INSTRUCTION: Retype the data in its entirety, with no word changed.

Collected data:

########################################

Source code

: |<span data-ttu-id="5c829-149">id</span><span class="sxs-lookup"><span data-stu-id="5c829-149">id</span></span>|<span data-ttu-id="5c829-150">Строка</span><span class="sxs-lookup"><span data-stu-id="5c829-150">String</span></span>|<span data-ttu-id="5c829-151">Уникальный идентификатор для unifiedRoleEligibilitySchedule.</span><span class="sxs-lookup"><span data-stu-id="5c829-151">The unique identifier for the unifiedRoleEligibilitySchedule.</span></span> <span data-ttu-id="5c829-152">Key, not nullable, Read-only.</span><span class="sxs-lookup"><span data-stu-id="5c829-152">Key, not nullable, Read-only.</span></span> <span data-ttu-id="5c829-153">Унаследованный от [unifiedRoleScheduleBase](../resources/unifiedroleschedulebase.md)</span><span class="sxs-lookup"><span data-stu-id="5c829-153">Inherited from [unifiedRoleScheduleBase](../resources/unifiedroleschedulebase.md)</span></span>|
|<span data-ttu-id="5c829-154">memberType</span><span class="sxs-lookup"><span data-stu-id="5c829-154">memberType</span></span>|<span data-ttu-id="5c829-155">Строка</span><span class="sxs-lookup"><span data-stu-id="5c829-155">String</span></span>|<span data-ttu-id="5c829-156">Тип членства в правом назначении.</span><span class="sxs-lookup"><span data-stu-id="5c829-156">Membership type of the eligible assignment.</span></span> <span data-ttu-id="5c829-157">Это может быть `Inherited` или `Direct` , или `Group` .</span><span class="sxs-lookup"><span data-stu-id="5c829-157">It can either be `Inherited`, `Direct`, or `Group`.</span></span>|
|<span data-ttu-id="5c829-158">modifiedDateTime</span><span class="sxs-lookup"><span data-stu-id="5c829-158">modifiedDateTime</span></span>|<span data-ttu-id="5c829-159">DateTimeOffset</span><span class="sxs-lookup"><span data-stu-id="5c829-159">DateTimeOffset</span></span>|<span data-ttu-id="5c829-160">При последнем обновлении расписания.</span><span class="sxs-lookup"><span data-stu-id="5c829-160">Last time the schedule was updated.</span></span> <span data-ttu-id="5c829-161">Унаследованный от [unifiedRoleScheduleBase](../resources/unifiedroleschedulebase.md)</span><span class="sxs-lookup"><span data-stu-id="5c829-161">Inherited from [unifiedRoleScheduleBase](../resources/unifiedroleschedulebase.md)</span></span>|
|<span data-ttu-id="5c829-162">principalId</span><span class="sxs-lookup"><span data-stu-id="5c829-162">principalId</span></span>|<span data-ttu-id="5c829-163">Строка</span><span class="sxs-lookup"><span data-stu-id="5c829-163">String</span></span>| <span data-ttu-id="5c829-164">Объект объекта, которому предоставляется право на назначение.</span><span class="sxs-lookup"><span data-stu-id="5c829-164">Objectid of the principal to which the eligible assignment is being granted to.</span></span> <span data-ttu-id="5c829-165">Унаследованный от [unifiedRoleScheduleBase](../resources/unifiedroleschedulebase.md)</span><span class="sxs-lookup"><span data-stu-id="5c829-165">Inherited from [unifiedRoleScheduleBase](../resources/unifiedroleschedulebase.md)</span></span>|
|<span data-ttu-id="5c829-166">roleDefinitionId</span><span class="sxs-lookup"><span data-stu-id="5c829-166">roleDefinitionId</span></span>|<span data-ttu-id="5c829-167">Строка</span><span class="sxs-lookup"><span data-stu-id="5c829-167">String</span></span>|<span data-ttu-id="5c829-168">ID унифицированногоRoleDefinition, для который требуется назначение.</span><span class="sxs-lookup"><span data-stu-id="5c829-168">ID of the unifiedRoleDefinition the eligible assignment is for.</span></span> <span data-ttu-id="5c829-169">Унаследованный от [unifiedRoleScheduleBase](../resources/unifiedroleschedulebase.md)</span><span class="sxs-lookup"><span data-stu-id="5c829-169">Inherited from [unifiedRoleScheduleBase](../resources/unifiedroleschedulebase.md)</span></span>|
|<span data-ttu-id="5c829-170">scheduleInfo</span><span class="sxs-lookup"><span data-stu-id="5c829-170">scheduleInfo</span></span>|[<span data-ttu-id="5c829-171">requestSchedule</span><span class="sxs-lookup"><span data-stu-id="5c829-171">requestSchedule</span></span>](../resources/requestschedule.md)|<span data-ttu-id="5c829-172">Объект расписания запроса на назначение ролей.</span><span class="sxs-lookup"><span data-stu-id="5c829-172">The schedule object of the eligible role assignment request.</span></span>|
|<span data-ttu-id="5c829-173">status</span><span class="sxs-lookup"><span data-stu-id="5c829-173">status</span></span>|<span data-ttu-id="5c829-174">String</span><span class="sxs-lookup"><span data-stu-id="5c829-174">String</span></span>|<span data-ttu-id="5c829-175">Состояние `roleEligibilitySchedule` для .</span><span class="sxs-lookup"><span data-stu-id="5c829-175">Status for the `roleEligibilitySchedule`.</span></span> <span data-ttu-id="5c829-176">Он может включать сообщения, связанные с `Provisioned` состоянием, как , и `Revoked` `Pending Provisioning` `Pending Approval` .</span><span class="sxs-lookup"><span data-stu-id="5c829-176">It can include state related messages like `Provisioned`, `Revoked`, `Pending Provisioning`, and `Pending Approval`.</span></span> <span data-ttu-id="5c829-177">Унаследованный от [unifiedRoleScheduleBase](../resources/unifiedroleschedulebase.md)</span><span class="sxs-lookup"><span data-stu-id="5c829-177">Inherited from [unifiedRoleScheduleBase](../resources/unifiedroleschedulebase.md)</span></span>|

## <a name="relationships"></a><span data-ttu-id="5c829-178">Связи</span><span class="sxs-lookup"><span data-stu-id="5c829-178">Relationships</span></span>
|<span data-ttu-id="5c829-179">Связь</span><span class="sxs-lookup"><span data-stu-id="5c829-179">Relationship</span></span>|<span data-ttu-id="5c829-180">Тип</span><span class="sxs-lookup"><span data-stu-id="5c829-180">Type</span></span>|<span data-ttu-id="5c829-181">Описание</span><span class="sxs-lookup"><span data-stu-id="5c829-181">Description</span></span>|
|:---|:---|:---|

########################################

YOUR RESPONSE:
Source code

: |<span data-ttu-id="5c829-149">id</span><span class="sxs-lookup"><span data-stu-id="5c829-149">id</span></span>|<span data-ttu-id="5c829-150">Строка</span><span class="sxs-lookup"><span data-stu-id="5c829-150">String</span></span>|<span data-ttu-id="5c829-151">Уникальный идентификатор для unifiedRoleEligibilitySchedule.</span><span class="sxs-lookup"><span data-stu-id="5c829-151">The unique identifier for the unifiedRoleEligibilitySchedule.</span></span> <span data-ttu-id="5c829-152">Key, not nullable, Read-only.</span><span class="sxs-lookup"><span data-stu-id="5c829-152">Key, not nullable, Read-only.</span></span> <span data-ttu-id="5c829-153">Унаследованный от [unifiedRoleScheduleBase](../resources/unifiedroleschedulebase.md)</span><span class="sxs-lookup"><span data-stu-id="5c829-153">Inherited from [unifiedRoleScheduleBase](../resources/unifiedroleschedulebase.md)</span></span>|
|<span data-ttu-id="5c829-154">memberType</span><span class="sxs-lookup"><span data-stu-id="5c829-154">memberType</span></span>|<span data-ttu-id="5c829-155">Строка</span><span class="sxs-lookup"><span data-stu-id="5c829-155">String</span></span>|<span data-ttu-id="5c829-156">Тип членства в правом назначении.</span><span class="sxs-lookup"><span data-stu-id="5c829-156">Membership type of the eligible assignment.</span></span> <span data-ttu-id="5c829-157">Это может быть `Inherited` или `Direct` , или `Group` .</span><span class="sxs-lookup"><span data-stu-id="5c829-157">It can either be `Inherited`, `Direct`, or `Group`.</span></span>|
|<span data-ttu-id="5c829-158">modifiedDateTime</span><span class="sxs-lookup"><span data-stu-id="5c829-158">modifiedDateTime</span></span>|<span data-ttu-id="5c829-159">DateTimeOffset</span><span class="sxs-lookup"><span data-stu-id="5c829-159">DateTimeOffset</span></span>|<span data-ttu-id="5c829-160">При последнем обновлении расписания.</span><span class="sxs-lookup"><span data-stu-id="5c829-160">Last time the schedule was updated.</span></span> <span data-ttu-id="5c829-161">Унаследованный от [unifiedRoleScheduleBase](../resources/unifiedroleschedulebase.md)</span><span class="sxs-lookup"><span data-stu-id="5c829-161">Inherited from [unifiedRoleScheduleBase](../resources/unifiedroleschedulebase.md)</span></span>|
|<span data-ttu-id="5c829-162">principalId</span><span class="sxs-lookup"><span data-stu-id="5c829-162">principalId</span></span>|<span data-ttu-id="5c829-163">Строка</span><span class="sxs-lookup"><span data-stu-id="5c829-163">String</span></span>| <span data-ttu-id="5c829-164">Объект объекта, которому предоставляется право на назначение.</span><span class="sxs-lookup"><span data-stu-id="5c829-164">Objectid of the principal to which the eligible assignment is being granted to.</span></span> <span data-ttu-id="5c829-165">Унаследованный от [unifiedRoleScheduleBase](../resources/unifiedroleschedulebase.md)</span><span class="sxs-lookup"><span data-stu-id="5c829-165">Inherited from [unifiedRoleScheduleBase](../resources/unifiedroleschedulebase.md)</span></span>|
|<span data-ttu-id="5c829-166">roleDefinitionId</span><span class="sxs-lookup"><span data-stu-id="5c829-166">roleDefinitionId</span></span>|<span data-ttu-id="5c829-167">Строка</span><span class="sxs-lookup"><span data-stu-id="5c829-167">String</span></span>|<span data-ttu-id="5c829-168">ID унифицированногоRoleDefinition, для который требуется назначение.</span><span class="sxs-lookup"><span data-stu-id="5c829-168">ID of the unifiedRoleDefinition the eligible assignment is for.</span></span> <span data-ttu-id="5c829-169">Унаследованный от [unifiedRoleScheduleBase](../resources/unifiedroleschedulebase.md)</span><span class="sxs-lookup"><span data-stu-id="5c829-169">Inherited from [unifiedRoleScheduleBase](../resources/unifiedroleschedulebase.md)</span></span>|
|<span data-ttu-id="5c829-170">scheduleInfo</span><span class="sxs-lookup"><span data-stu-id="5c829-170">scheduleInfo</span></span>|[<span data-ttu-id="5c829-171">requestSchedule</span><span class="sxs-lookup"><span data-stu-id="5c829-171">requestSchedule</span></span>](../resources/requestschedule.md)|<span data-ttu-id="5c829-172">Объект расписания запроса на назначение ролей.</span><span class="sxs-lookup"><span data-stu-id="5c829-172">The schedule object of the eligible role assignment request.</span></span>|
|<span data-ttu-id="5c829-173">status</span><span class="sxs-lookup"><span data-stu-id="5c829-173">status</span></span>|<span data-ttu-id="5c829-174">String</span><span class="sxs-lookup"><span data-stu-id="5c829-174">String</span></span>|<span data-ttu-id="5c829-175">Состояние `roleEligibilitySchedule` для .</span><span class="sxs-lookup"><span data-stu-id="5c829-175">Status for the `roleEligibilitySchedule`.</span></span> <span data-ttu-id="5c829-176">Он может включать сообщения, связанные с `Provisioned` состоянием, как , и `Revoked` `Pending Provisioning` `Pending Approval` .</span><span class="sxs-lookup"><span data-stu-id="5c829-176">It can include state related messages like `Provisioned`, `Revoked`, `Pending Provisioning`, and `Pending Approval`.</span></span> <span data-ttu-id="5c829-177">Унаследованный от [unifiedRoleScheduleBase](../resources/unifiedroleschedulebase.md)</span><span class="sxs-lookup"><span data-stu-id="5c829-177">Inherited from [unifiedRoleScheduleBase](../resources/unifiedroleschedulebase.md)</span></span>|

## <a name="relationships"></a><span data-ttu-id="5c829-178">Связи</span><span class="sxs-lookup"><span data-stu-id="5c829-178">Relationships</span></span>
|<span data-ttu-id="5c829-179">Связь</span><span class="sxs-lookup"><span data-stu-id="5c829-179">Relationship</span></span>|<span data-ttu-id="5c829-180">Тип</span><span class="sxs-lookup"><span data-stu-id="5c829-180">Type</span></span>|<span data-ttu-id="5c829-181">Описание</span><span class="sxs-lookup"><span data-stu-id="5c829-181">Description</span></span>|
|:---|:---|:---|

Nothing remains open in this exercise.